La mode conserve indéniablement. A l'exception de quelques fashion’harpies ratatinés dans l'aigreur de leurs ourlets d'antan, grommelant contre le débrayé d'une jeunesse hirsute, les faiseurs de mode gardent une certaine juvénilité. Rien que de très normal, la mode est une machine à broyer le passé immédiat qui oblige à être sur le tarmac et à toujours se projeter un peu plus loin, les deux pieds dans un pédiluve de jouvence.
Alors que l'Italie sacre à Milan la grand-messe alimentaire de l'Expo 2015, Giorgio Armani fêtait dans la cité lombarde ses 40 ans de mode du haut de ses 80 printemps, car avec ce grand monsieur, on ne parle que de printemps tant il garde une énergie bourgeonnante, toujours à la tête de sa maison devenue un empire qu’il possède à 100%, fort de plusieurs marques, de centaines de magasins, de près de 8 milliards d'euros de CA et de millions de clientes et clients célèbres et anonymes qui raffolent de sa constance stylistique.
Giorgio Armani est à l'Italie ce qu'Yves saint Laurent était à la France, un styliste de la précision et de l'élégance. Les deux hommes, discrets et réservés, possèdent la même dignité professionnelle défendant un même postulat : habiller les gens de leur époque sans les déguiser. A quelques nuances près : Yves Saint Laurent avait une exubérance dans les couleurs et les envolées stylistiques, une approche davantage contenue chez Giorgio Armani toujours sous contrôle, un peu trop appliqué. Ses lignes de mobilier et ses aménagements d'hôtels ou d'appartements n'invitent pas à la décontraction, la posture « design minimaliste » impose la pose tendue, d'autant que le gris passe-muraille et le crème bourgeois dominants tracent des lignes qui pourraient mieux swinguer dans l'avant-garde et la liberté colorielle. Il est vrai que les stylistes de mode sont des décorateurs souvent peu convaincants, je n'en connais aucun qui réussissent vraiment à concilier ces deux métiers ; ils sont des arrangeurs, des ensembliers qui masquent leur absence de maitrise de l'espace par une mise en scène de fanfreluches. Point de fanfreluches évidemment chez Giorgio Armani qui joue le dépouillement roide, ce qui lui évite l'anecdotique et fait écho a son goût pour l'épure. Il n'en demeure pas moins que Giorgio Armani est avant tout un maître de la mode — pas un décorateur !— dont la collection anniversaire présentée à Milan a époustouflé par la tenue exigeante et une modernité chuchotée qui rend chaque silhouette à la fois marquée par l’époque et intemporelle.

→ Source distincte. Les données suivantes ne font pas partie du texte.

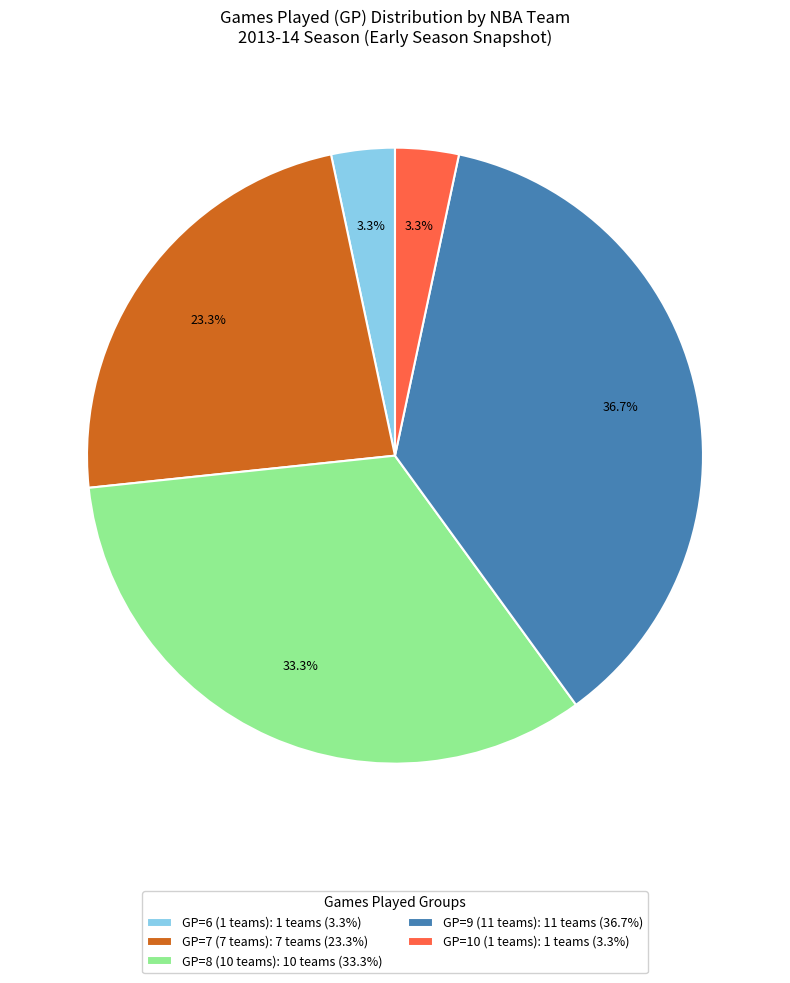

To the nearest percent, what is the average slice percentage?

20%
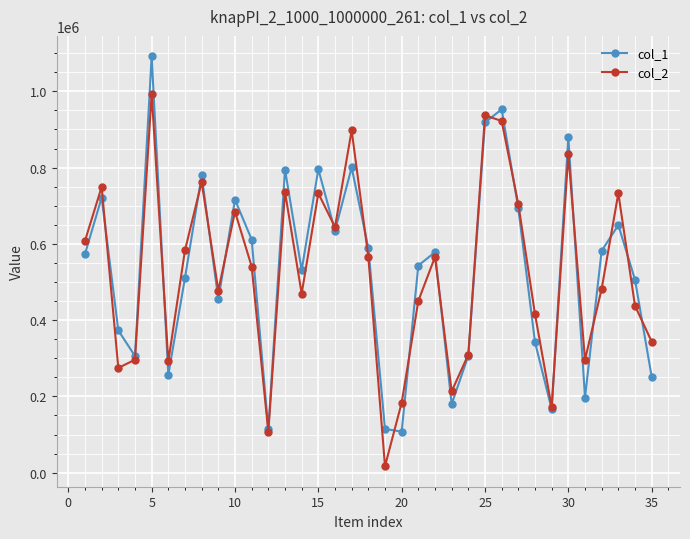

How many lines are shown in the chart?

2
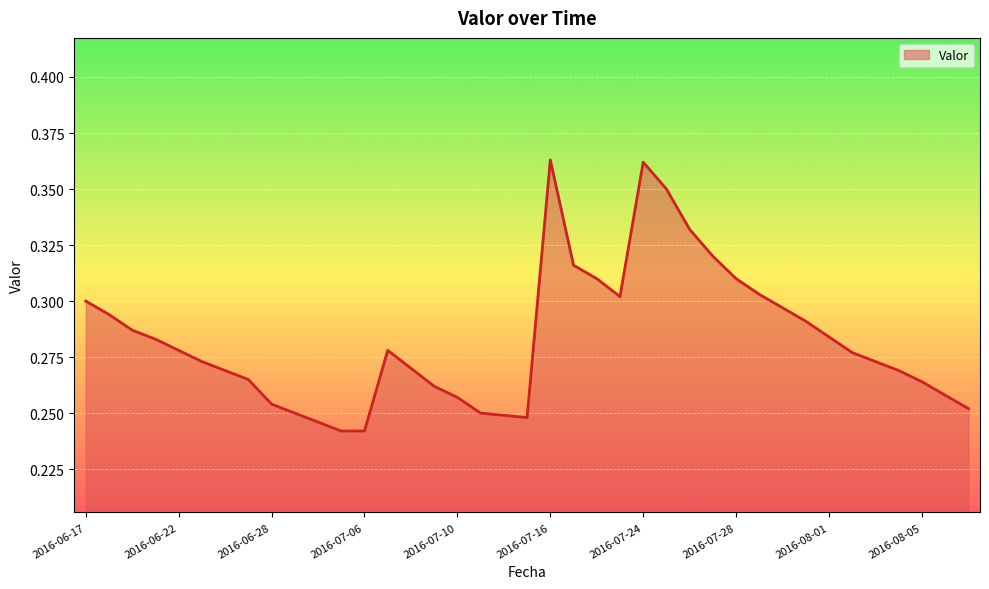

Does the chart display data point markers on the line(s)?

No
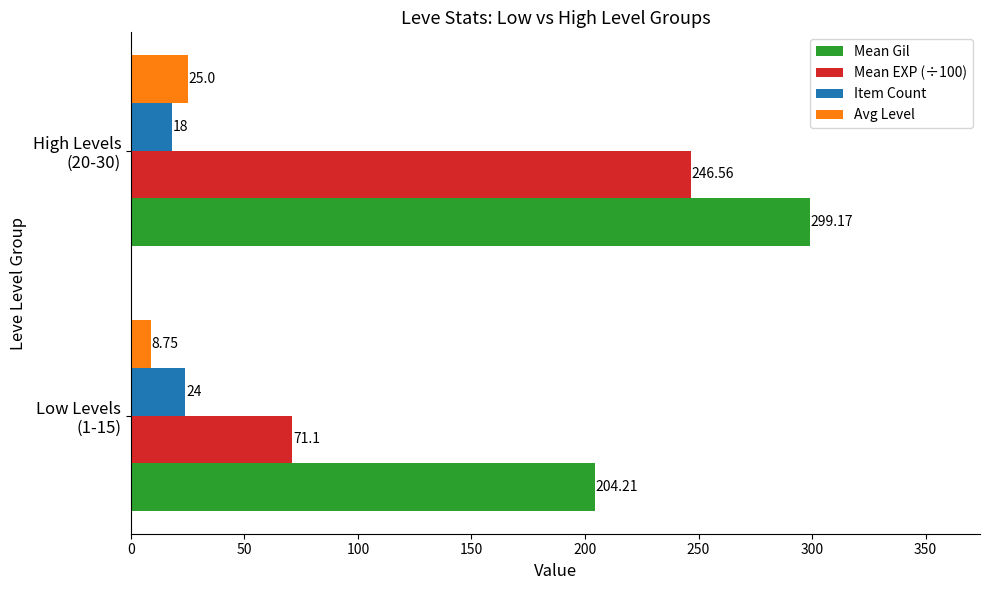

What is the difference between the maximum and minimum values in the Item Count series?

6.0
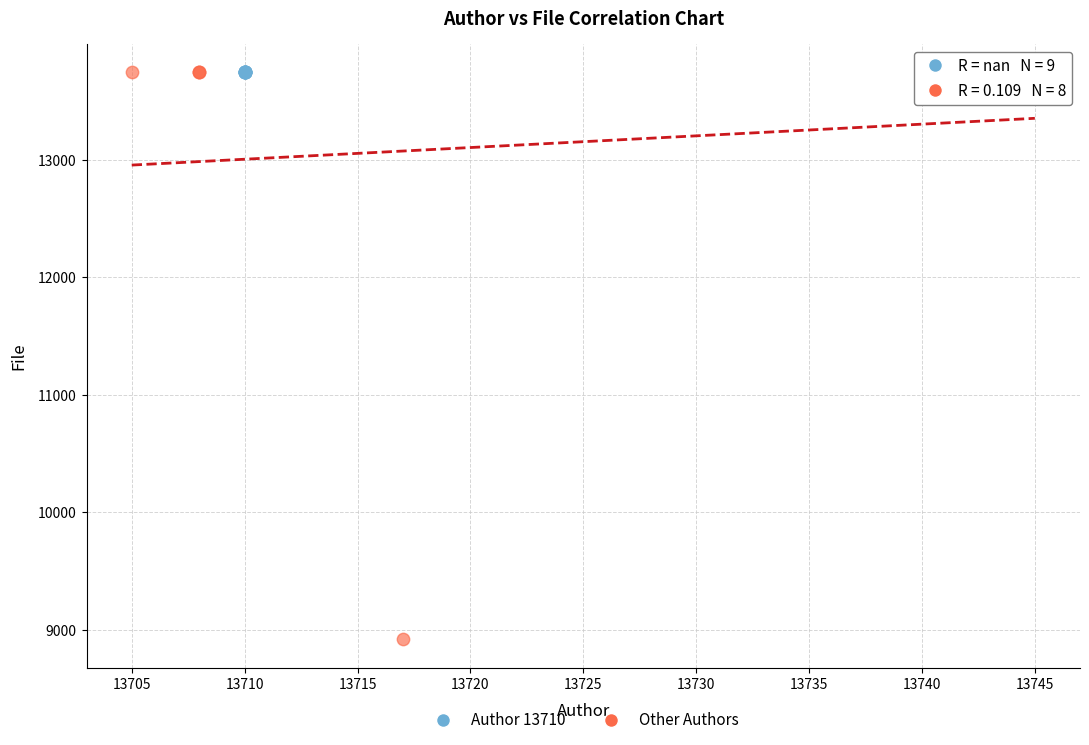

Which series contains the lowest Y value?

Other Authors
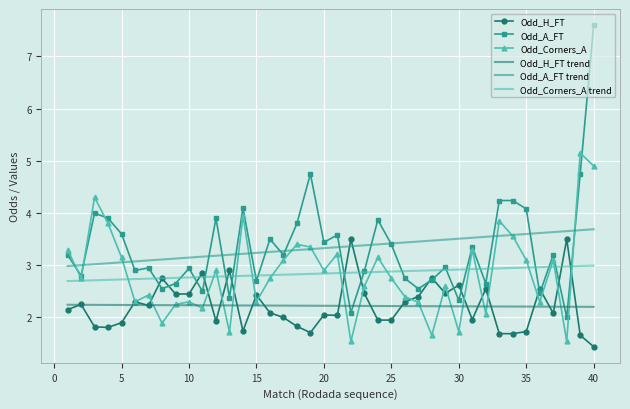

Count the number of data series in this chart.

6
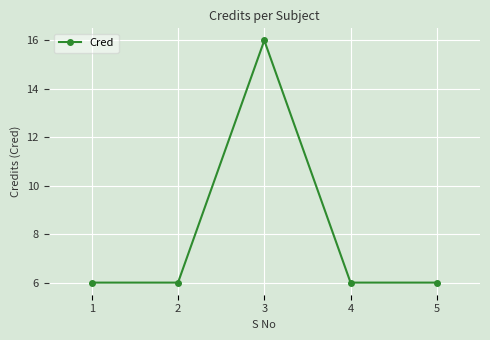

True or false: there are more than 0 points higher than both neighbors.

True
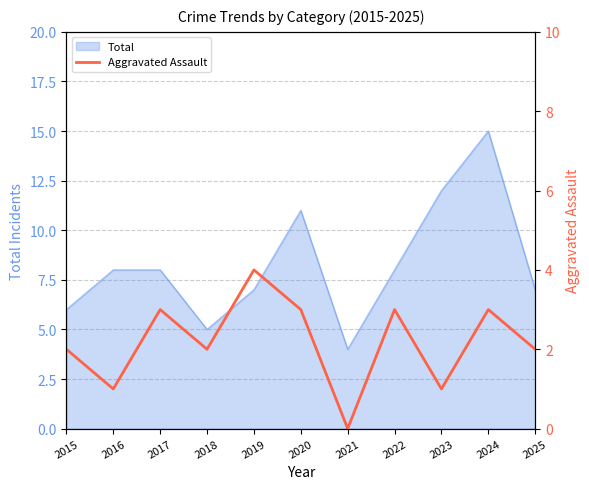

Is it true that the value at 2018 is 3?

False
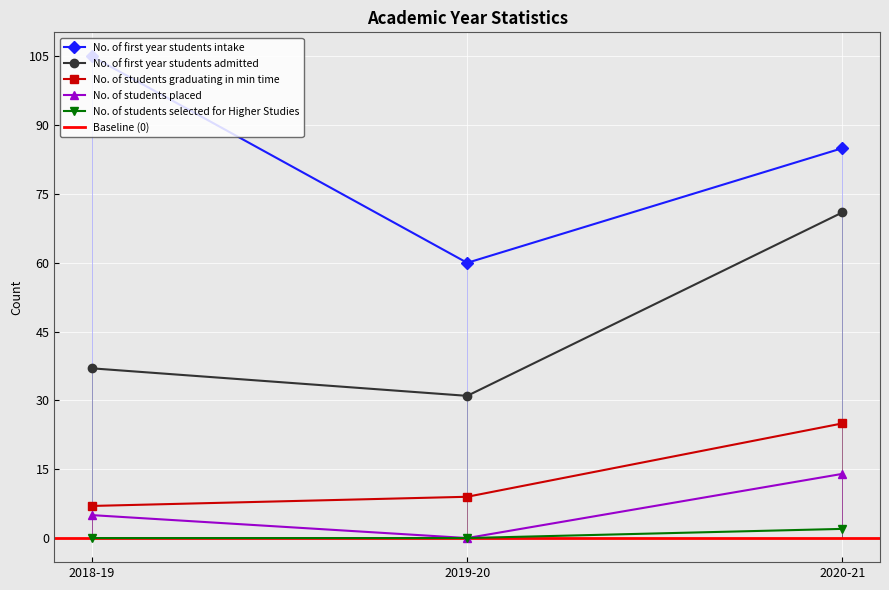

What is the label of the 2nd point from the right?

2019-20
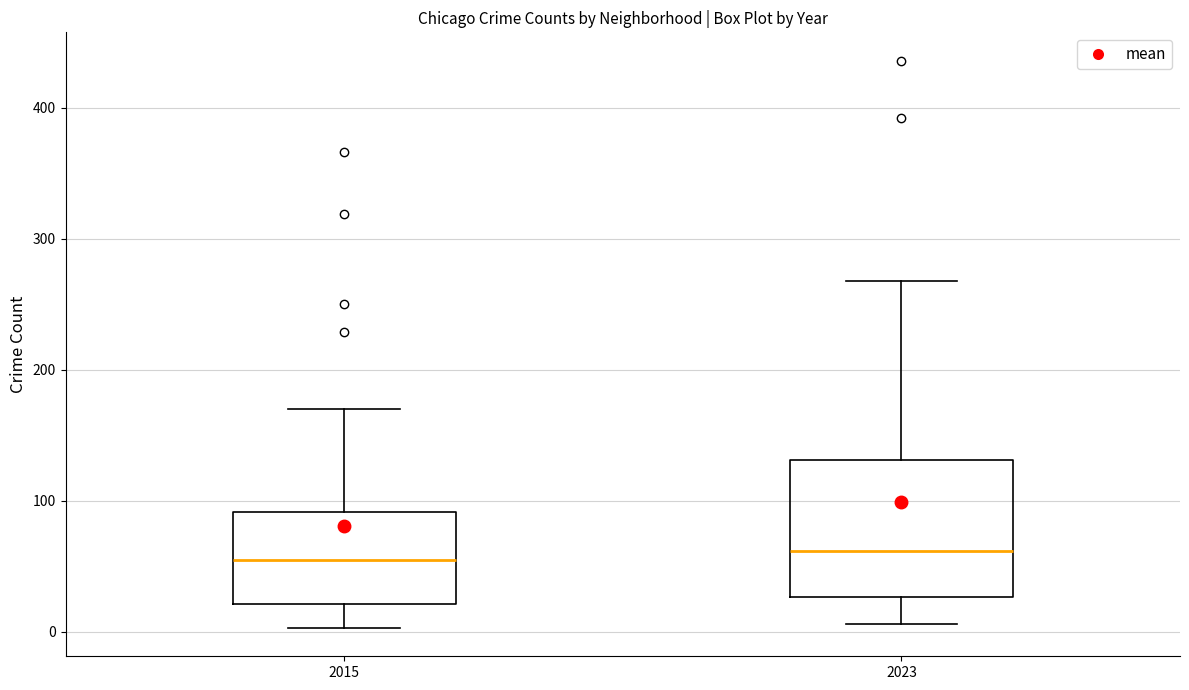

Where does the upper whisker of the box at x = 2015 end on the y-axis? The values are not printed on the chart, so give them approximately, as read against the axis.

170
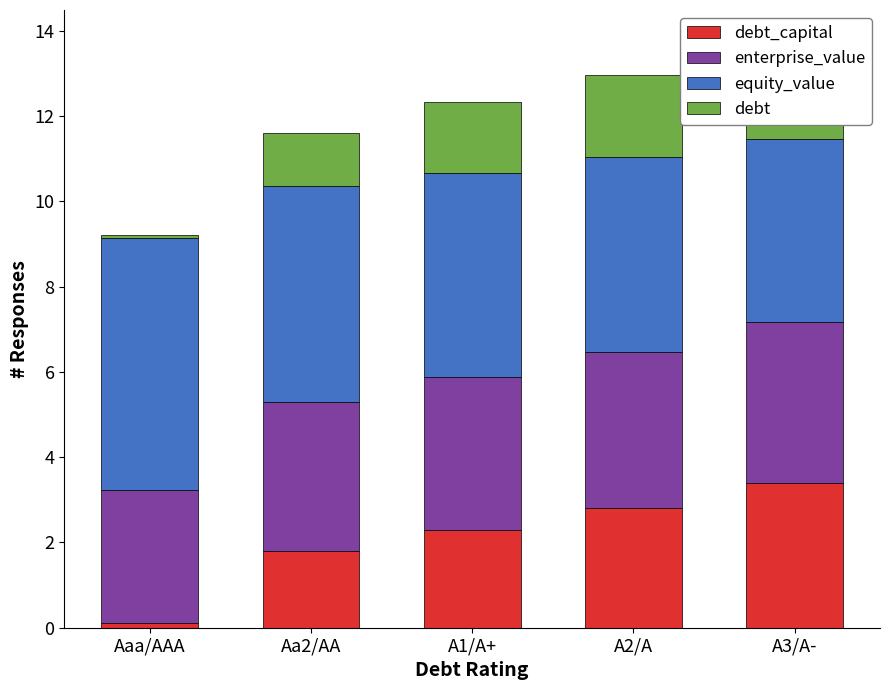

What is the label of the 5th bar from the right?

Aaa/AAA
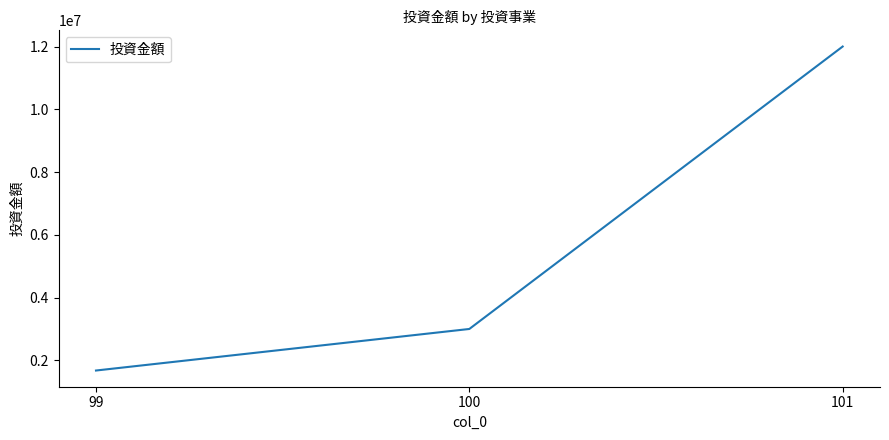

Reading left to right, transcribe all the data shown in this chart.

99=1676000	100=3000000	101=12000000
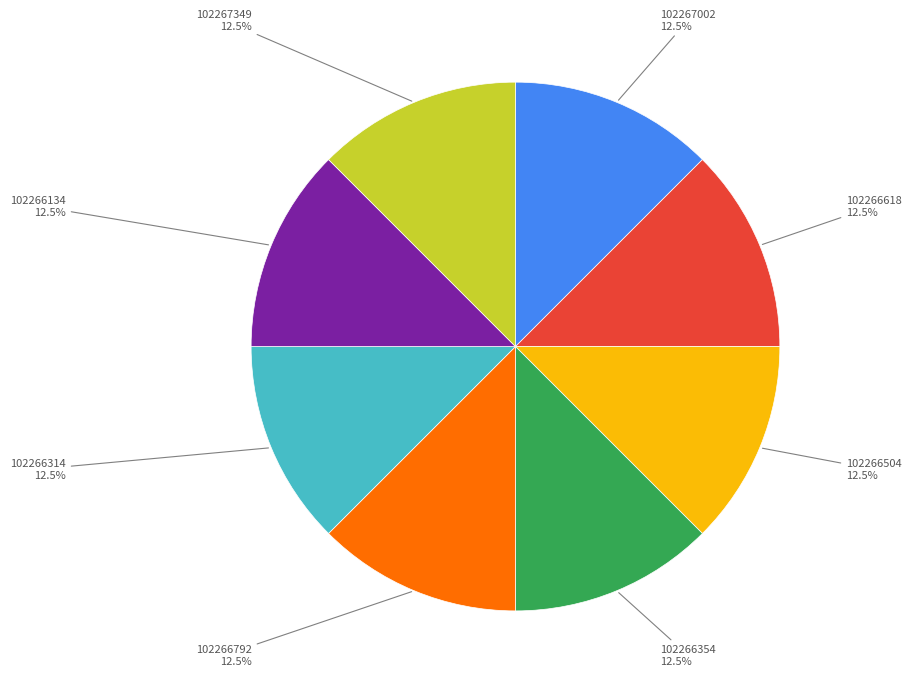

Does any single category account for the majority?

No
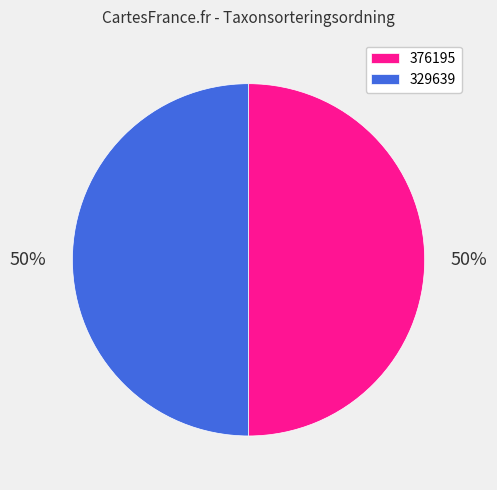

Is the sum of 376195 and 329639 greater than half?

Yes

Le talent des grands stylistes tient en cette capacité à maîtriser les trois temps : ne rien n’ignorer du passé (en échappant à l’historiscisme), être ancré dans le présent (en évitant la facilité médiatique) et se projeter dans le futur (en ne tombant pas dans un futurisme invendable). Le travail intransigeant de Giorgio Armani — comme celui d'Yves Saint Laurent d'alors — rappelle que la mode est une industrie lourde et légère à la fois, sa puissance culturelle dépasse les enjeux socio-économiques, car elle incarne un caractère singulier à visée universelle qui doit plaire au plus gand nombre, sans se galvauder. Bon anniversaire monsieur Armani.